=== Exercise prompt ===
In the records below, how many lines hold the string "text"? Give only the number.

□ □ □

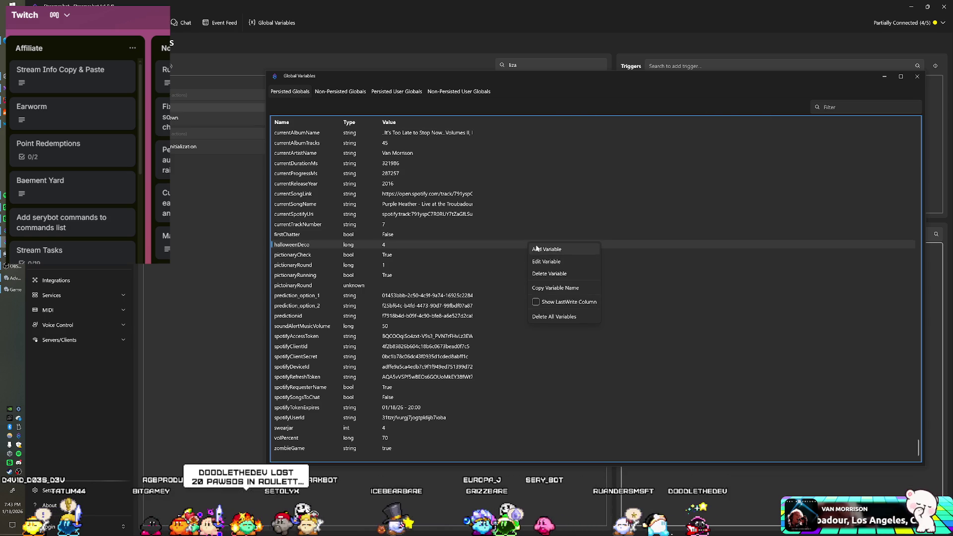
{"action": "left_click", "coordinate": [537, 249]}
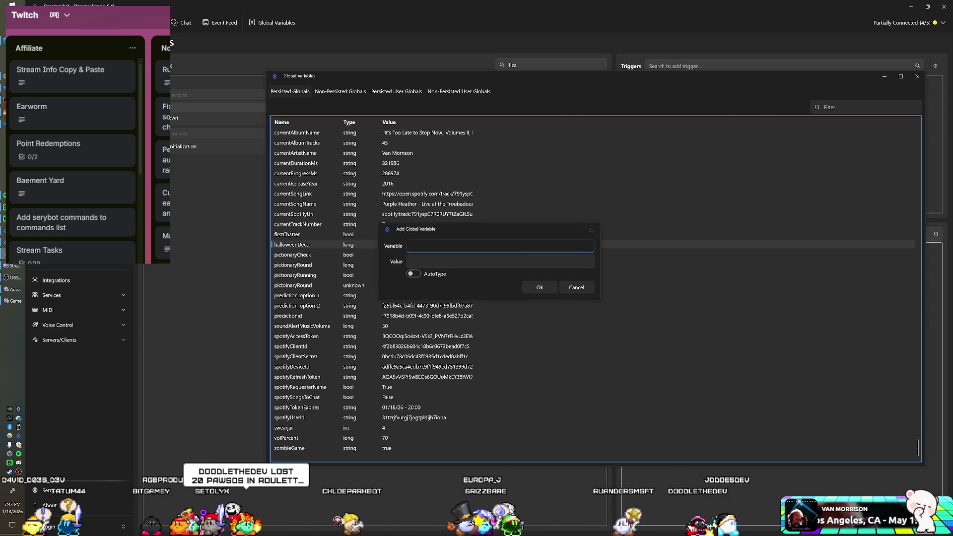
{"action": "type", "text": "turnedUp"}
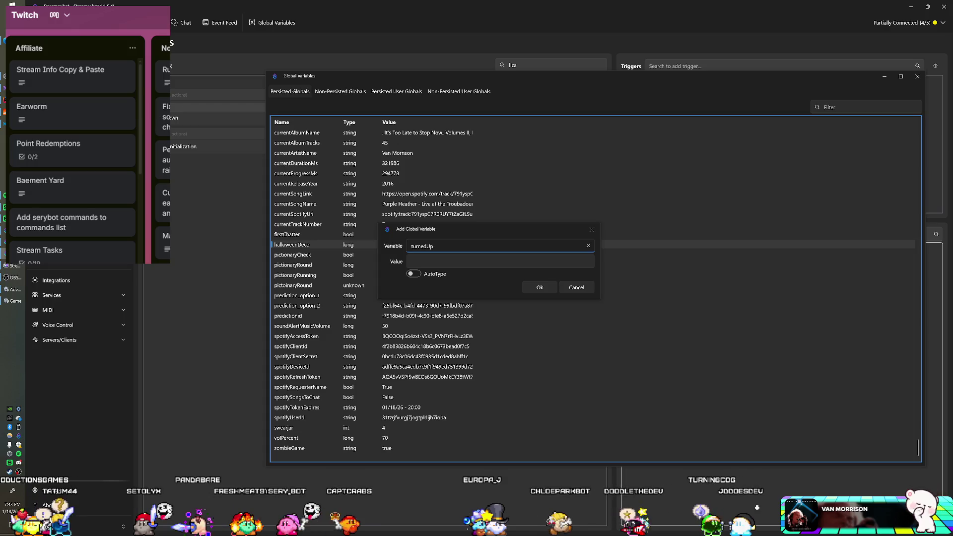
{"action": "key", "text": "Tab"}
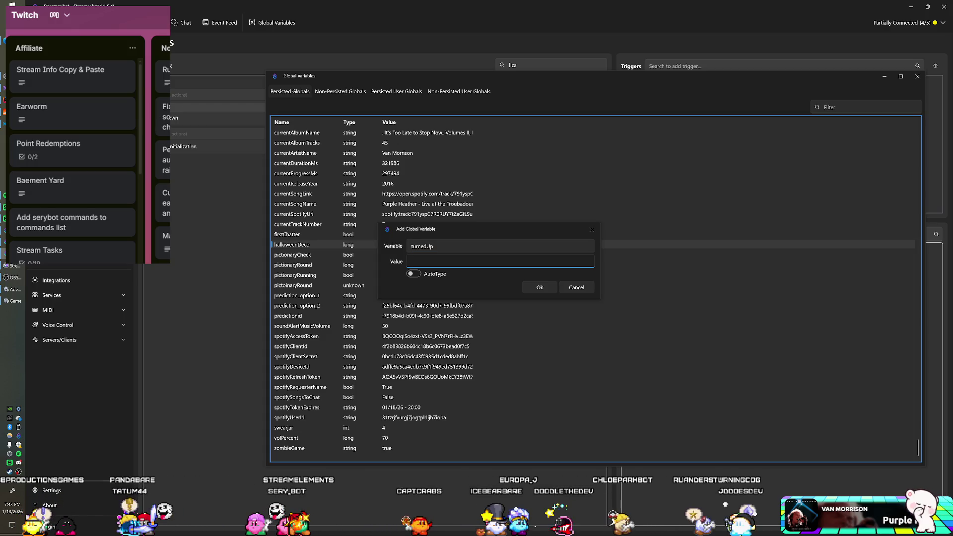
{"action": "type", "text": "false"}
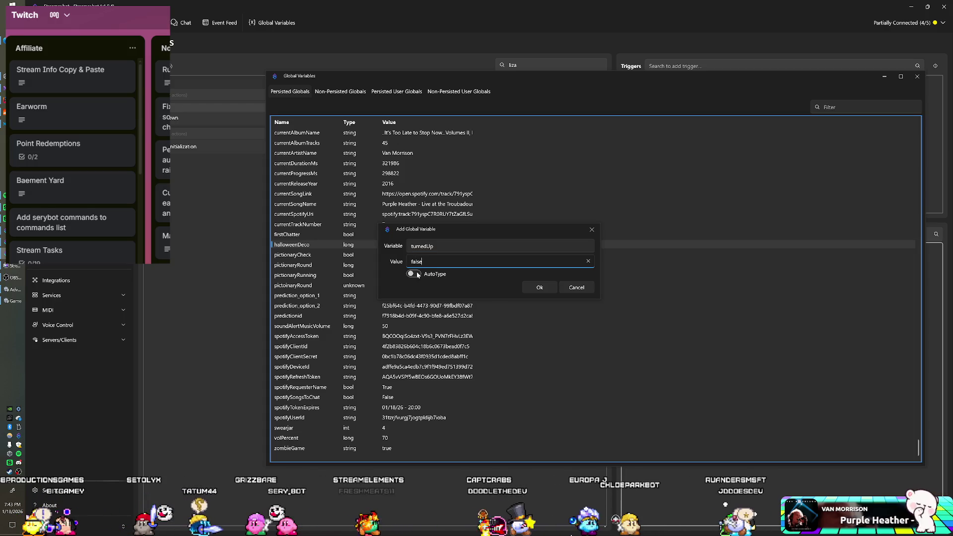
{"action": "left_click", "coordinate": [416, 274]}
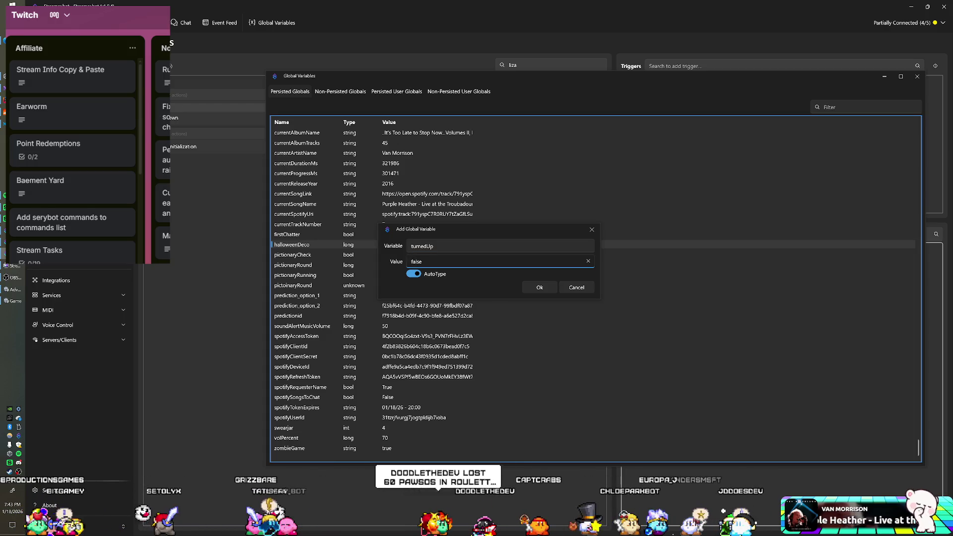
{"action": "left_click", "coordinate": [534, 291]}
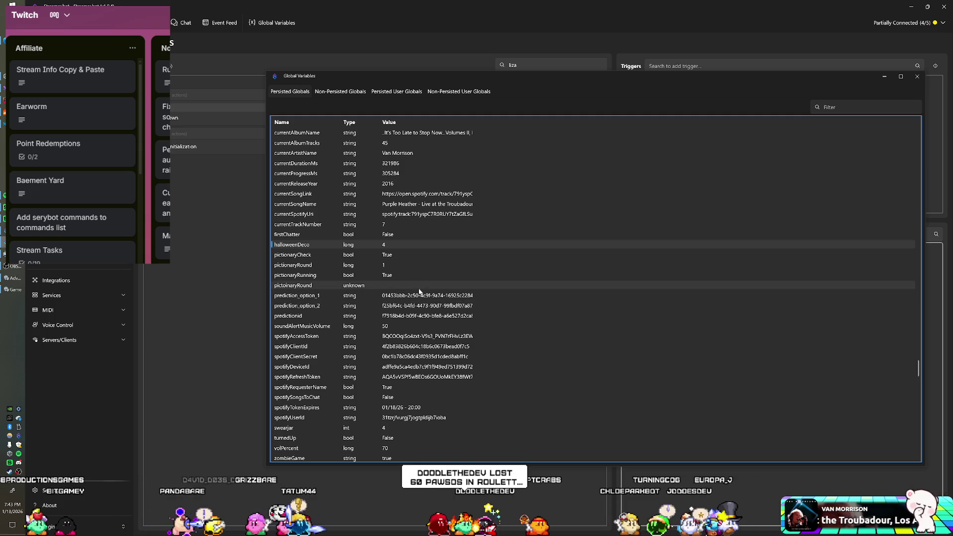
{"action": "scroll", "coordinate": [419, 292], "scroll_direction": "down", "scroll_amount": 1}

□ □ □

=== Response below ===
3